Nous avions décidé d’essayer de nous rendre en Suède, un pays beaucoup plus accueillant pour les réfugiés syriens. Nous avons payé des passeurs environ 3 000 dollars [2 200 euros] par adulte pour rejoindre l’Italie en bateau. Puis le voyage pour la Suède nous aurait coûté environ 1 000 euros.
Des enfants attendent que le bateau retourne à quai après que deux personnes aient été tuées.
Lundi soir, le passeur a réuni 150 réfugiés dans un immeuble en construction. Nous sommes restés cachés là jusqu’au matin, puis on nous a conduits jusqu’à la plage où nous avons embarqué sur un petit bateau. Puis on nous a emmenés sur un plus gros bateau qui était censé nous mener à une troisième embarcation, qui faisait route vers l’Italie… mais nous ne sommes pas allés très loin.
Lorsque les gardes-côtes sont arrivés au niveau de notre bateau et ont commencé à tirer, c’était la panique. On ne comprenait pas pourquoi ils faisaient ça, aucun d’entre nous n’était armé, et il y avait des enfants à bord ! On a refusé de quitter le bateau et on a essayé d’appeler des médias égyptiens. Quelques journalistes sont arrivés au moment où le bateau a été forcé d’accoster, mais les soldats ne nous ont pas laissé leur parler. Ils nous ont forcé à descendre promettant qu’on n’irait pas en prison, mais à peine étions nous descendus, qu’ils nous ont conduits au centre de détention. On est là depuis trois jours maintenant et nous ne savons pas quand on sortira. Tout le monde est traumatisé, on a le sentiment qu’on n’est en sécurité nulle part.
"Les passeurs ne sont pas des marins, ce sont des criminels"
Waleed (pseudonyme) est un réfugié syrien détenu dans le même centre de détention. Il a essayé de se rendre en Italie sur un autre bateau, il y a trois semaines.
J’ai quitté la Syrie et ses violences il y a neuf mois. J’avais un bon métier là bas, mais au Caire, je n’ai trouvé aucun travail. Mes poches sont vides, j’ai une femme et deux enfants en bas âge. Grâce à des amis, j’ai entendu parlé de passeurs égyptiens qui, moyennant 7000 dollars, pourraient emmener ma famille d’Alexandrie jusqu’en Italie. Nous pensions ensuite rejoindre la Suède.
Durant mon voyage sur le bateau, il y avait beaucoup de remous. Lors d’un transfert entre deux bateaux, un des passeurs a glissé et s’est retrouvé coincé entre les deux coques. Il a été gravement blessé, mais nous avons continué notre route. Dix heures après, il est décédé de ses blessures. Les autres passeurs ont alors décidé de faire demi-tour. Personne n’a protesté. En fait, tout le monde était soulagé : les passeurs se comportaient comme des tyrans avec nous. Ils nous insultaient, refusaient de nous donner de l’eau. Ils étaient tous drogués, ce n’était pas des marins, c’était des criminels.
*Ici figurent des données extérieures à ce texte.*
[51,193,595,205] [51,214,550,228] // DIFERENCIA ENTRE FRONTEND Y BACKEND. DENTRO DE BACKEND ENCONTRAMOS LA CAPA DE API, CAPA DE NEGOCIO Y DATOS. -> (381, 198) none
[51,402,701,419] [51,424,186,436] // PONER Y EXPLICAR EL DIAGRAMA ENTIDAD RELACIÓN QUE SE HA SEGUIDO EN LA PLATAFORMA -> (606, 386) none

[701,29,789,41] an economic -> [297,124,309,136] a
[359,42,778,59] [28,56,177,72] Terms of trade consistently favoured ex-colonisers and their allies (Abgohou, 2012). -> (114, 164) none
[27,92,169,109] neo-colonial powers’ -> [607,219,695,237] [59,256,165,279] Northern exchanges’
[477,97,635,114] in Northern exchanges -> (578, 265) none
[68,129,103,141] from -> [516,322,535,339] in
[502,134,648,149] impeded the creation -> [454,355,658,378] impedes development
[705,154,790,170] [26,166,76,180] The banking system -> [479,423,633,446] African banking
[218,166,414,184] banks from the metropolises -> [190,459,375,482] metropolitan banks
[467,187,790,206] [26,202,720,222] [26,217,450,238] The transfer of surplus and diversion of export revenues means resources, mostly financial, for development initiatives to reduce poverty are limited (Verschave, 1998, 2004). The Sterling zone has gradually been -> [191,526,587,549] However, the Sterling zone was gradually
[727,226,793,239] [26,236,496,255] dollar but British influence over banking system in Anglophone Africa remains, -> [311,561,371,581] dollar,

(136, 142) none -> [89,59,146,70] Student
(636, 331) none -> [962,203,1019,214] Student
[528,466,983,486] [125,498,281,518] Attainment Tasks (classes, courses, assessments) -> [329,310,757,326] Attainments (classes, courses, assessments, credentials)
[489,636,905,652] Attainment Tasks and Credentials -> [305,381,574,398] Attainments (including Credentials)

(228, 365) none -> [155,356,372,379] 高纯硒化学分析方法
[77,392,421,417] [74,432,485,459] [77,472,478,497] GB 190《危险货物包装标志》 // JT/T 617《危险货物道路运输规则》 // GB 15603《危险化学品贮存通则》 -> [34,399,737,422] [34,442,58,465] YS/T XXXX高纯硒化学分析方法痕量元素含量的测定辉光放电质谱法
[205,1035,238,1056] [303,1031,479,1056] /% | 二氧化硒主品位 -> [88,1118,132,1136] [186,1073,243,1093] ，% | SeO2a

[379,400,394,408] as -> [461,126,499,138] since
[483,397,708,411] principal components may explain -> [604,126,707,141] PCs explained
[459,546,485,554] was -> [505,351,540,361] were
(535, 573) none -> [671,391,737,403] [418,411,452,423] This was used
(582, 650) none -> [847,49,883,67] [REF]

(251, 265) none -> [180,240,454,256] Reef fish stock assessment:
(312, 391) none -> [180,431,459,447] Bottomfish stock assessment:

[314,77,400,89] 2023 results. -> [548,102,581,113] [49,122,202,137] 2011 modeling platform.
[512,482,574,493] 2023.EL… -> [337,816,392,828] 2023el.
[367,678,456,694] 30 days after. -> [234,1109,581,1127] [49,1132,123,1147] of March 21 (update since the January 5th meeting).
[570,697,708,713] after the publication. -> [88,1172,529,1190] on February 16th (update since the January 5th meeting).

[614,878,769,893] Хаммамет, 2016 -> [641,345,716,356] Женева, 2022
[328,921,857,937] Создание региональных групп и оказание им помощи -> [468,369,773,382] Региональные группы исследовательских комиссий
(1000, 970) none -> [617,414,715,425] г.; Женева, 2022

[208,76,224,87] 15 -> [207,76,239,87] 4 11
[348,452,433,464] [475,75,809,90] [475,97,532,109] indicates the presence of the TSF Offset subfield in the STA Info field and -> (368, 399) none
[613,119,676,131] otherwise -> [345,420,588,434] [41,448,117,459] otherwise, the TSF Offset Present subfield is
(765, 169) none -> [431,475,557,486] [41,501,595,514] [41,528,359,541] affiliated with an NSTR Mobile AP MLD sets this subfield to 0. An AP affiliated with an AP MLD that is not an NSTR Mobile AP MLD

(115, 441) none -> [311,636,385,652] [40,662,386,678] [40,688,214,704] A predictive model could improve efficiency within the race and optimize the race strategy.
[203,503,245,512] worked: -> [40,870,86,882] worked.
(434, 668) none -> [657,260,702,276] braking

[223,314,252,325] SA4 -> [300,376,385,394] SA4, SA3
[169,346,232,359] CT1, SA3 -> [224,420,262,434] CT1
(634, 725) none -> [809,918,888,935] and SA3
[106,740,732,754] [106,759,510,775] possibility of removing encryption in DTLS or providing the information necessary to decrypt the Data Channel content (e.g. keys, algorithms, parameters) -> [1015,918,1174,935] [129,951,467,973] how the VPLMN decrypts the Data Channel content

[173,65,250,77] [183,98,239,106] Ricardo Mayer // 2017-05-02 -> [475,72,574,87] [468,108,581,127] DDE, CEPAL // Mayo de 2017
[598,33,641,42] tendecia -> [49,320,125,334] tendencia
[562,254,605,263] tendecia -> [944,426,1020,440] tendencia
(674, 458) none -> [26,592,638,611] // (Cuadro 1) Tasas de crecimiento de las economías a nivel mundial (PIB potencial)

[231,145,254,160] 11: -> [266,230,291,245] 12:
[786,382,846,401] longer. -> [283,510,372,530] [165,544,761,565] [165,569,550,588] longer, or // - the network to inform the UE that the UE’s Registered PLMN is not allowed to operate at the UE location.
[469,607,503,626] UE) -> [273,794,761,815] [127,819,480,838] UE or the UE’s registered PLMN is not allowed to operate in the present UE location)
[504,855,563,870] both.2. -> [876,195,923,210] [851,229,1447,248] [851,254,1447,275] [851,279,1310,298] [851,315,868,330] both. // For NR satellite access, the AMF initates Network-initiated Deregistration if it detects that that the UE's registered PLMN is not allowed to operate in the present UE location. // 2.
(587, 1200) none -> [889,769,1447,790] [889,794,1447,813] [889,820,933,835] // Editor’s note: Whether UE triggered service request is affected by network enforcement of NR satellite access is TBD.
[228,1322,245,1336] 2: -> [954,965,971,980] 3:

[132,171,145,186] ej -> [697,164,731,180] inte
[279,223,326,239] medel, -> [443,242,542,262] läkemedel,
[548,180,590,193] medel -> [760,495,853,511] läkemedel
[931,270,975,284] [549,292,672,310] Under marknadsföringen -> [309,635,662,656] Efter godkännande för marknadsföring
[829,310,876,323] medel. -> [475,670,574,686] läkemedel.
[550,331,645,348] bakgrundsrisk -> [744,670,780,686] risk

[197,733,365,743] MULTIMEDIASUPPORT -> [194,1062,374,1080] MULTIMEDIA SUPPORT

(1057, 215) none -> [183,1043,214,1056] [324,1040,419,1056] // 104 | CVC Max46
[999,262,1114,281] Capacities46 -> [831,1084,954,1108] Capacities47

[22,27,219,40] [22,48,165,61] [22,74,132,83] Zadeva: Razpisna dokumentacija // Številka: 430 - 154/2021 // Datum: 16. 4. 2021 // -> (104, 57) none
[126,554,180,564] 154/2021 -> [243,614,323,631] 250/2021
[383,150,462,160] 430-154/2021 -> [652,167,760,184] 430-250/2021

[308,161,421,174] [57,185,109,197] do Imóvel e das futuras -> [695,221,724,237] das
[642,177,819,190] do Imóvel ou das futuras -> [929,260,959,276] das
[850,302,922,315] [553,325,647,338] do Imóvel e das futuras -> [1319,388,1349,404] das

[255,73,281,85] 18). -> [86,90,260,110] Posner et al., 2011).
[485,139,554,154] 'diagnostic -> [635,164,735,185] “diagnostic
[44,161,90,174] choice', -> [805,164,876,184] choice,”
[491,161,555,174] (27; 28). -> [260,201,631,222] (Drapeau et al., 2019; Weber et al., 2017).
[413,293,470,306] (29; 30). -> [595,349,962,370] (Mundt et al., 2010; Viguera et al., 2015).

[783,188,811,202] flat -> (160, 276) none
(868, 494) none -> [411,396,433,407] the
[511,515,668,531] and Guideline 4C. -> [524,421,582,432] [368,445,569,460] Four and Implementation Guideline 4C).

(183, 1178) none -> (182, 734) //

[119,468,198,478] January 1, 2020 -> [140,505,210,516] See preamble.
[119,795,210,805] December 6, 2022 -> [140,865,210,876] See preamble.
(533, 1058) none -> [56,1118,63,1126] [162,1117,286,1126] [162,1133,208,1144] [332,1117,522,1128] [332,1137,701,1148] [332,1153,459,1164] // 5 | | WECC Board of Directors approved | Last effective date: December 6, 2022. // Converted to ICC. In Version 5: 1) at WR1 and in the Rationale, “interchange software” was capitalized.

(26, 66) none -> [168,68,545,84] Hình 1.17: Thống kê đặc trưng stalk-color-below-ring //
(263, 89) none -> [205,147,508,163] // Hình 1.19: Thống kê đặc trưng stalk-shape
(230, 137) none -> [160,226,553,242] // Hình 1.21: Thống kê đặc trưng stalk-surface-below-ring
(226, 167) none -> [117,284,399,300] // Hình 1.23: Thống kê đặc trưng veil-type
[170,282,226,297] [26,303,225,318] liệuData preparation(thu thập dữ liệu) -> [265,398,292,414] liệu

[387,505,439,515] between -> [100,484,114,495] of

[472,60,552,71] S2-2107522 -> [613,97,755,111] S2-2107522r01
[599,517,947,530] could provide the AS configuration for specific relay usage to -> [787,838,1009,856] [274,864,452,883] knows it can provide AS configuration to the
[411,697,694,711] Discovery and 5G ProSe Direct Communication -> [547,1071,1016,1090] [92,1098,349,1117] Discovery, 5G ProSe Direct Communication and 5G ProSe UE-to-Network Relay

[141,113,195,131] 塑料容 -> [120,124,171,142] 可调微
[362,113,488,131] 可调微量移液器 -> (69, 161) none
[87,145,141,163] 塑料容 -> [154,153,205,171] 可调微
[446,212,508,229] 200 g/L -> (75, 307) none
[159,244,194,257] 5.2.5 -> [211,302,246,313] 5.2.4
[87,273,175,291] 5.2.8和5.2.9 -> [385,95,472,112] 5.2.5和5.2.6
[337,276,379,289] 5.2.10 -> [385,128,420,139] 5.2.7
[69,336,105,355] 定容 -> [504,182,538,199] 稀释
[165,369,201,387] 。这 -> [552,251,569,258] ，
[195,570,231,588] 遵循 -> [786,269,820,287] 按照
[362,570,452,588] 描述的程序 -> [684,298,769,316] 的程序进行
Ils nous ont débarqué sur une île déserte appelée Nelson, non loin de la côte d’Alexandrie. On y a passé une nuit avant d’appeler l’armée égyptienne pour leur demander de venir nous sauver.
"Le centre de détention est tellement sale que les enfants ont attrapé des maladies de peau”
Depuis, nous sommes retenus au centre de détention dans des conditions indignes. Il y a trop de monde là dedans. Nous n’avons aucun matelas, aucune couverture. Les enfants dorment à même le sol, beaucoup d’entre eux, dont mon enfant, ont attrapé des rashs tellement c’est sale ici.
Des réfugiés dorment sur le sol à la station de police de Montaza, un des centres de détention d'Alexandrie.
Nous n’avons aucune idée de quand nous allons sortir [selon l’avocat et défenseur des droits de l’Homme Mahinour El-Masry, 512 réfugiés sont en ce moment détenus dans les prisons d’Alexandrie] Et quand je serai dehors, je ne sais pas ce que je ferai. J’ai donné toutes mes économies à ce passeur, je ne reverrai jamais cet argent. Je ne tenterai plus la traversée vers l’Europe, c’est trop dangereux. Nous sommes bloqués ici.